第一部 紐約一位獵奇者的足跡

h2id="b001"紐約:被忽視之城/h2紐約城裡有許多東西不為人知。在這座城市裡,野貓睡在停著的汽車下面,兩隻石犰狳「爬上」了聖帕特里克大教堂,成千上萬的螞蟻在帝國大廈頂上爬行。螞蟻也許是被風或鳥兒帶到這兒的,不過沒有人敢肯定。在紐約,幾乎沒人知道這些螞蟻的存在,就像人們不知道有位乞丐每天乘計程車到鮑厄裡大街乞討,也不知道有位衣冠楚楚的男人每天從第六大道的垃圾桶裡撿垃圾,更不知道有位號稱具有「超凡洞察力、超凡聽覺和超凡感覺」的巫師常常出沒於西城七十幾街那一帶。

紐約城裡到處是各種奇聞軼事和千奇百怪的資訊。紐約人每分鐘眨眼28次,但緊張時每分鐘可能要眨眼40次;大多數在揚基體育場邊吃爆米花邊看棒球賽的人,在運動員投球的剎那間,都停止了口中的咀嚼;還有那些在梅西百貨乘坐扶梯時嚼著口香糖的人,在下電梯前那一刻也會停止咀嚼,好把注意力集中在最後一步上;工人們清理布朗克斯動物園時,硬幣、廢紙、圓珠筆和小女孩用的錢包隨處可見。

每天,紐約人要喝下46萬加侖啤酒,吃掉350萬磅肉,消耗21英里長的牙線。在這座城裡,每天有250人死去,460人出生,15萬人戴著玻璃或塑膠假眼行走。

公園大道上的一位看門人的腦袋裡至今還殘留著「一戰」時的三顆子彈。幾個年輕的吉卜賽女孩,由於受了電視和識字的影響,離家出走了,她們不想長大之後再做算命師,步她們母親的後塵。每個月都有幾百磅的頭髮運到第五大道545號的路易·費德商店。在那裡,德國女人的頭髮被加工成金色髮套,法國和義大利女人的頭髮被加工成深棕色髮套。據費德先生說,美國女人的頭髮不能做假髮套——由於頻繁沖洗和燙髮,她們的髮質已經很差了。

紐約城裡訊息最靈通的要數開電梯的人。像看門人一樣,他們極少講話,但卻一直在聆聽。薩迪餐廳的看門人總是認真聆聽那些看完首場演出從此經過的觀眾對該劇的評論。他聽得非常認真,於是,在大幕落下十分鐘之後,他就能準確地告訴你,哪些劇會火爆,哪些劇會失敗。

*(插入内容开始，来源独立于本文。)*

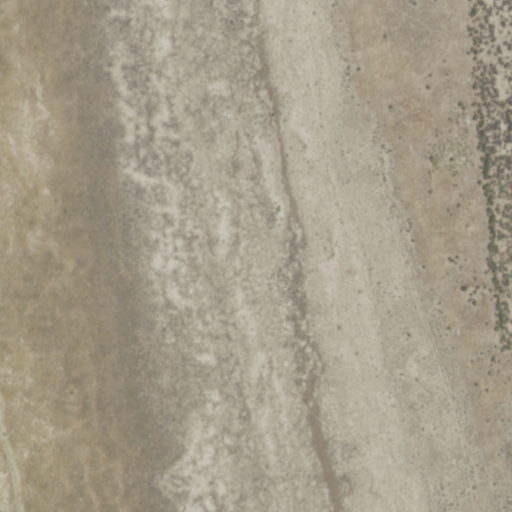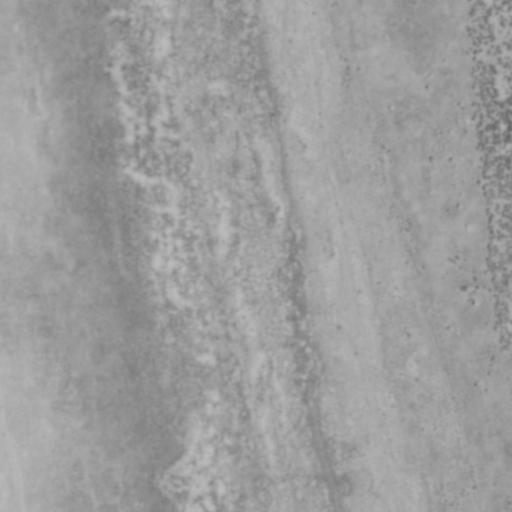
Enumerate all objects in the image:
road: (291, 256)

每天晚上,百老匯都會駛來一輛又大又黑的1948款勞斯萊斯。一位身材瘦小的女人,一手拿著《聖經》,一手拿著一個上面寫著「受神譴的人不能進天堂」的牌子,從裡面跳出。她走到街角處,向來百老匯的那些無數的「罪人」大喊大叫,有時一直喊到凌晨3點。然後,再由司機開著那輛勞斯萊斯,把她送回韋斯特切斯特。

此時,除了一些失眠的夜遊者、拉活兒的計程車司機及白天黑夜都立在商店櫥窗裡的一群表情世故的人體模特外,第五大道上已空無一人。這些人體模特的臉上都呈現著冰冷、完美的微笑——這些微笑都是由陶製嘴唇、玻璃眼珠和顏料脫落前一直紅彤彤的臉頰構成的。像站崗計程車兵一樣,她們守衛在第五大道的兩側。這些櫥窗模特注視著寧靜的街道,頭部微偏,手臂伸出;纖細修長的橡膠手指似乎在索取根本不存在的香菸。凌晨4點,一些商店的櫥窗就變成了由這些婀娜多姿、身形修長的女神構成的仙境。所有這些女神彷彿在剎那間被定格一般:有的彷彿匆匆趕去參加聚會,有的似縱身躍入游泳池,有的則身著巨大的藍色睡袍漫步於天際。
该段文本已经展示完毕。